Тон беседы поменялся. Бабушка больше не смотрела на телевизор, а устремила свои обидчивые, но злые, глазки на Катю.

– Знать ничего не хочу, – неожиданно спокойно оборвала бабушка, придав своей интонации какой-то зловещности. – Я верю в него и всё. Голосовала и снова пойду, если надо будет. Он молодец, и точка. И нету больше никакого другого. Всё правильно делает. За ним пойду везде. Я доверяю. Уже никому доверять нельзя…

Последняя фраза не была сказана, но и без неё, по обидчивому взмаху головы, можно было понять, о чём расстроилась бабушка. Ольга каким-то чудом перевела тему, все как-то потихоньку забыли свои разногласия. Посидели ещё, меланхолично повспоминали молодость и стали убирать со стола. Стол сложили и поставили обратно в своё вечное пребывание в ожидании праздника.

Катя легла спать.

Долго она не могла уснуть. Столько было эмоций, мыслей, ощущений. Неприятные разговоры про политику перемешивалась с бесконечно приятной встречей. И бабушка Маша, такая молодая, дышащая энергией, бежит по весеннему полю. Оля встречается со своим будущим мужем в местном доме культуры. Он приглашает её на танец. Они уходят ночью одни ото всех. Мимо бежит стая кошек. Они начинают водить хоровод возле дерева, на котором высоко-высоко висит мячик. Мальчик по имени Женя сбивает его палкой, но мячик лопается, как воздушный шар, и дерево исчезает – превращается в бабушку Свету, стоящую посреди бесконечно пляшущего безумного хоровода кошечек и собачек. Она дико смотрит на мальчика и хохочет, протягивает к нему костлявую руку. Копошащаяся масса зверья бежит за мальчиком. И стремится попасть к Кате на кухню. Мальчик бежит очень быстро. А впереди перед ним она, Катя. И вот он всё ближе и ближе, и кто-то спотыкается…

Катя проснулась вся в поту посреди ночи. Тишина. Только тикали часы в соседней комнате. Хрустнул, то ли щёлкнул вдруг по неведомой своей прихоти старый телевизор, стоящий на шкафу. Она пошла на кухню выпить воды. Загудел старенький холодильник. Катя жадно пила воду и смотрела в окно. Её окутало странное ощущение. Её куда-то будто тянуло, но не физически. Вдруг от спёртого воздуха ей стало дурно. Она открыла окно и высунулась наружу. Чуть-чуть полегчало. Что-то было в этом воздухе. Она почувствовала, что должна посмотреть наверх. Увидела там что-то большое и тёмное в углу. Вернулась в коридор, чтобы включить свет. Посмотрела в угол и сразу же щёлкнула выключателем обратно. В углу красовалась гигантская чёрная плесень и словно двигалась, переливалась, изгибалась, меняла форму, раскидывала свои споры по всей кухне.
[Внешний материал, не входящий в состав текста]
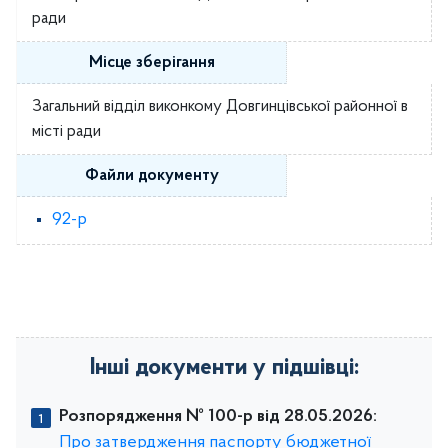
ради
Місце зберігання
Загальний відділ виконкому Довгинцівської районної в
місті ради
Файли документу
92-р
Інші документи у підшівці:
Розпорядження № 100-р від 28.05.2026:
Про затвердження паспорту бюджетної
Катя побежала в свою комнату, будто увидев перед собой большого паука. От испуга она плохо разобралась в пространстве и так неудачно забежала чуть дальше, в комнату бабушки. Было темно и ничего не видно наверняка, но видны силуэты, и показалось Кате в тот момент, что бабушка не спит, более того, стоит на табуретке, сложив руки в молитве, – что казалось отчётливым на фоне окна, – и смотрит в угол комнаты, где по всей видимости, должна быть какая-нибудь икона. Но иконы там не было, а была тьма, такая же, как на кухне.

Всё ей казалось сонным бредом, но в этом она будто не увидела ничего необычного, а только подумала, почему не заметила эту плесень, когда было светло? Она укрылась с головой под одеяло и заснула.

Рано утром Катя решила сделать генеральную уборку в квартире, из-за главной причины - плесени на кухне. Она тщательно и по нескольку раз протирала пыль, мыла полы, и попыталась что-то придумать с этой неприятностью в углу. Мама пошла в туалет, увидела Катю на кухне стоящую на табуретке и смотрящую прямо в плесень.

– Кать, ты чего? Я вчера перед твоим приездом убиралась. Брось ты, не надо. Что как не родная? Отдохни хоть.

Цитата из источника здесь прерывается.